24.1 Any waiver by Kingston Estate Wines under this Agreement must be in writing and signed by Kingston Estate Wines. No failure, delay or the like by Kingston Estate Wines shall affect its legal rights under this Agreement.
25.1 If any provision of this Agreement is held invalid, unenforceable or illegal for any reason, the Agreement remains otherwise in full force apart from such provision which will be deemed deleted.
26.1 The Customer acknowledges there have been no representations or conduct giving rise to any understanding other than have been expressly recorded in writing. The Customer agrees that it is not reasonable for it to (and it will not) rely on any representation or conduct that is not acknowledged in writing.
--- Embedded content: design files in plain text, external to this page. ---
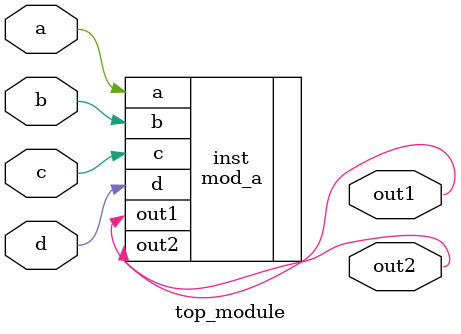
<source format=v>
module top_module ( 
    input a, 
    input b, 
    input c,
    input d,
    output out1,
    output out2
);
    // Instantiate mod_a
    mod_a inst (
        .out1(out1),
        .out2(out2),
        .a(a),
        .b(b),
        .c(c),
        .d(d)
    );
endmodule
</source>
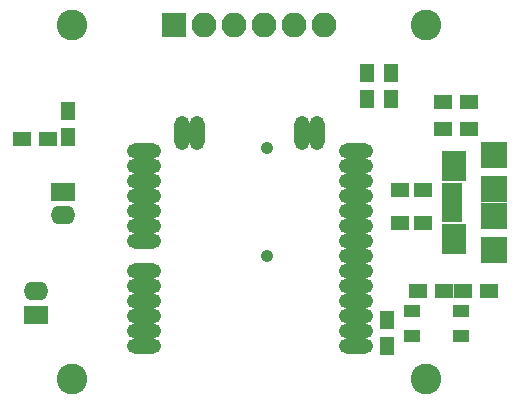
<source format=gts>
G04 #@! TF.FileFunction,Soldermask,Top*
%FSLAX46Y46*%
G04 Gerber Fmt 4.6, Leading zero omitted, Abs format (unit mm)*
G04 Created by KiCad (PCBNEW 4.0.7) date 06/27/18 00:10:41*
%MOMM*%
%LPD*%
G01*
G04 APERTURE LIST*
%ADD10C,0.150000*%
%ADD11R,1.600000X1.150000*%
%ADD12R,1.600000X1.300000*%
%ADD13R,1.750000X0.800000*%
%ADD14R,2.000000X2.500000*%
%ADD15R,2.200000X2.300000*%
%ADD16R,1.300000X1.600000*%
%ADD17C,1.050000*%
%ADD18R,2.100000X1.600000*%
%ADD19O,2.100000X1.600000*%
%ADD20R,1.450000X1.050000*%
%ADD21R,2.100000X2.100000*%
%ADD22O,2.100000X2.100000*%
%ADD23O,2.900000X1.300000*%
%ADD24O,1.300000X2.900000*%
%ADD25C,2.600000*%
G04 APERTURE END LIST*
D10*
D11*
X163027000Y-106756000D03*
X161127000Y-106756000D03*
D12*
X166987000Y-96469200D03*
X164787000Y-96469200D03*
X162628000Y-112471000D03*
X164828000Y-112471000D03*
X131300000Y-99644200D03*
X129100000Y-99644200D03*
D13*
X165519000Y-106335000D03*
X165519000Y-105685000D03*
X165519000Y-105035000D03*
X165519000Y-104385000D03*
X165519000Y-103735000D03*
D14*
X165669000Y-108135000D03*
X165669000Y-101935000D03*
D15*
X169096000Y-106185000D03*
X169096000Y-103885000D03*
X169096000Y-109035000D03*
X169096000Y-101035000D03*
D12*
X164787000Y-98755200D03*
X166987000Y-98755200D03*
D16*
X160045000Y-114927000D03*
X160045000Y-117127000D03*
X158331000Y-94036200D03*
X158331000Y-96236200D03*
X160363000Y-94036200D03*
X160363000Y-96236200D03*
X132994000Y-99474200D03*
X132994000Y-97274200D03*
D11*
X163027000Y-103962000D03*
X161127000Y-103962000D03*
D12*
X168638000Y-112471000D03*
X166438000Y-112471000D03*
D17*
X149861000Y-100428000D03*
X149861000Y-109528000D03*
D18*
X132613000Y-104089000D03*
D19*
X132613000Y-106089000D03*
D18*
X130327000Y-114503000D03*
D19*
X130327000Y-112503000D03*
D20*
X162161000Y-114190000D03*
X166311000Y-114190000D03*
X162161000Y-116340000D03*
X166311000Y-116340000D03*
D21*
X142011000Y-89992200D03*
D22*
X144551000Y-89992200D03*
X147091000Y-89992200D03*
X149631000Y-89992200D03*
X152171000Y-89992200D03*
X154711000Y-89992200D03*
D23*
X139413566Y-117162338D03*
X139413566Y-115892338D03*
X139413566Y-114622338D03*
X139413566Y-113352338D03*
X139413566Y-112082338D03*
X139413566Y-110812338D03*
X139413566Y-108272338D03*
X139413566Y-107002338D03*
X139413566Y-105732338D03*
X139413566Y-104462338D03*
X139413566Y-103192338D03*
X139413566Y-101922338D03*
X139413566Y-100652338D03*
D24*
X142698566Y-99162338D03*
X143968566Y-99162338D03*
X152858566Y-99162338D03*
X154128566Y-99162338D03*
D23*
X157413566Y-100652338D03*
X157413566Y-101922338D03*
X157413566Y-103192338D03*
X157413566Y-104462338D03*
X157413566Y-105732338D03*
X157413566Y-107002338D03*
X157413566Y-108272338D03*
X157413566Y-109542338D03*
X157413566Y-110812338D03*
X157413566Y-112082338D03*
X157413566Y-113352338D03*
X157413566Y-114622338D03*
X157413566Y-115892338D03*
X157413566Y-117162338D03*
D25*
X133375000Y-119964000D03*
X163347000Y-89992200D03*
X133375000Y-89992200D03*
X163347000Y-119964000D03*
M02*

</source>
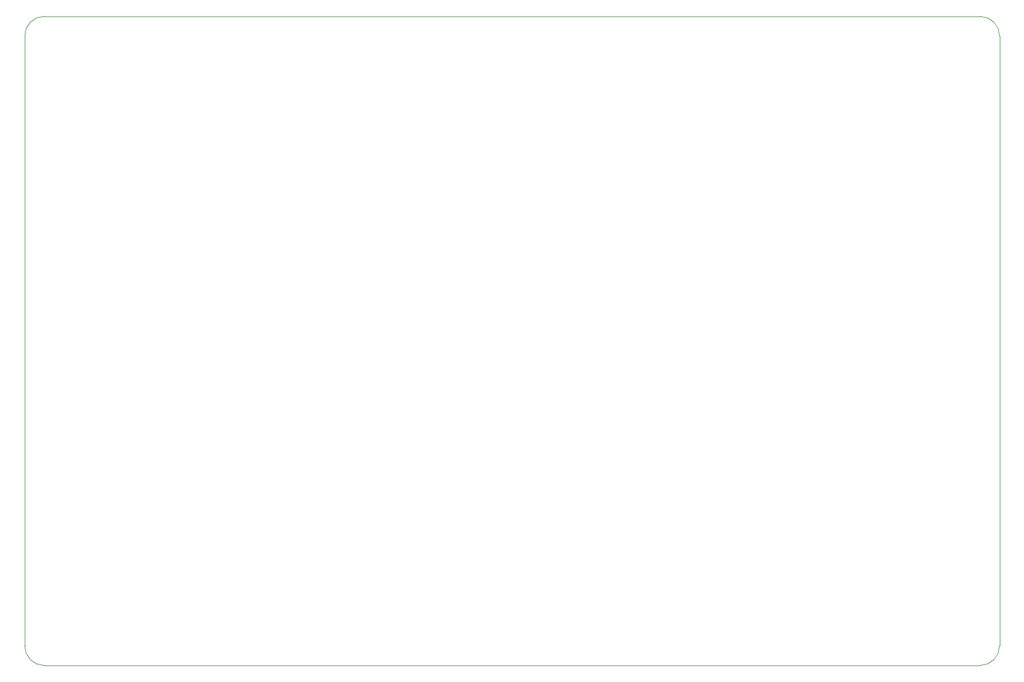
<source format=gm1>
%TF.GenerationSoftware,KiCad,Pcbnew,9.0.6*%
%TF.CreationDate,2025-12-01T13:51:19+09:00*%
%TF.ProjectId,fcBoard,6663426f-6172-4642-9e6b-696361645f70,0.2*%
%TF.SameCoordinates,Original*%
%TF.FileFunction,Profile,NP*%
%FSLAX46Y46*%
G04 Gerber Fmt 4.6, Leading zero omitted, Abs format (unit mm)*
G04 Created by KiCad (PCBNEW 9.0.6) date 2025-12-01 13:51:19*
%MOMM*%
%LPD*%
G01*
G04 APERTURE LIST*
%TA.AperFunction,Profile*%
%ADD10C,0.100000*%
%TD*%
G04 APERTURE END LIST*
D10*
X247000000Y-200000000D02*
X103000000Y-200000000D01*
X103000000Y-200000000D02*
G75*
G02*
X100000000Y-197000000I1100J3001100D01*
G01*
X250000000Y-103000000D02*
X250000000Y-197000000D01*
X100000000Y-197000000D02*
X100000000Y-103000000D01*
X247000000Y-100000000D02*
G75*
G02*
X250000000Y-103000000I-1100J-3001100D01*
G01*
X250000000Y-197000000D02*
G75*
G02*
X247000000Y-200000000I-3001100J1100D01*
G01*
X103000000Y-100000000D02*
X247000000Y-100000000D01*
X100000000Y-103000000D02*
G75*
G02*
X103000000Y-100000000I3001100J-1100D01*
G01*
M02*

</source>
26.2 If requested by Kingston Estate Wines, the Customer shall give all reasonable assistance in locating and recovering any defective Products and preventing their sale to third parties, and in particular, shall comply with any product recall procedures adopted by Kingston Estate Wines and shall use all reasonable endeavours to ensure that its customers co-operate in a similar manner.
26.3 The Customer must not assign any of its rights or obligations under this Agreement to any third party without Kingston Estate Wines’ prior written consent (which consent cannot be reasonably withheld). Kingston Estate Wines may assign its rights and obligations under this Agreement solely by issuing written notice to the Customer.
26.4 The rights and obligations of the parties will not merge on completion of any transaction under these terms and conditions.
26.5 Any notices to be served under this Agreement shall be given in writing and delivered personally or sent by email, courier, registered post or facsimile to the addressee at its registered office, email address or facsimile number for the time being (as set out in the Schedule) or as subsequently notified by the addressee to the other in writing in accordance with this clause 26.5. Notices given in accordance with this clause 26.5 shall be treated as served: when delivered, if delivered personally; seven days after posting, if sent by pre-paid registered post; when sent to the specified email address, if sent by email; or at the time of transmission if sent by facsimile, provided that in the case of email or facsimile, there is (for facsimile) a transmission report or other record of electronic confirmation indicating successful transmission of the entire notice, or (for email) no automated response from an email server received by the sender indicating that transmission was unsuccessful.
27. Governing Law
27.1 This Agreement is subject to the laws of South Australia, Australia, and the parties submit to the exclusive jurisdiction of the Courts of that place and any Courts which have jurisdiction to hear appeals from any of those Courts. The parties agree that United Nations Convention on the International Sale of Goods is excluded from this Agreement in its entirety.